EXERCISE AIM:
Copy the material below line for line, keeping every character unchanged.

### DATA RECORDS ###

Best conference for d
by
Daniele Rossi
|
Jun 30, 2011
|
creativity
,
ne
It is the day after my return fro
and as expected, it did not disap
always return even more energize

###

EXERCISE RESULT:
Best conference for d
by
Daniele Rossi
|
Jun 30, 2011
|
creativity
,
ne
It is the day after my return fro
and as expected, it did not disap
always return even more energize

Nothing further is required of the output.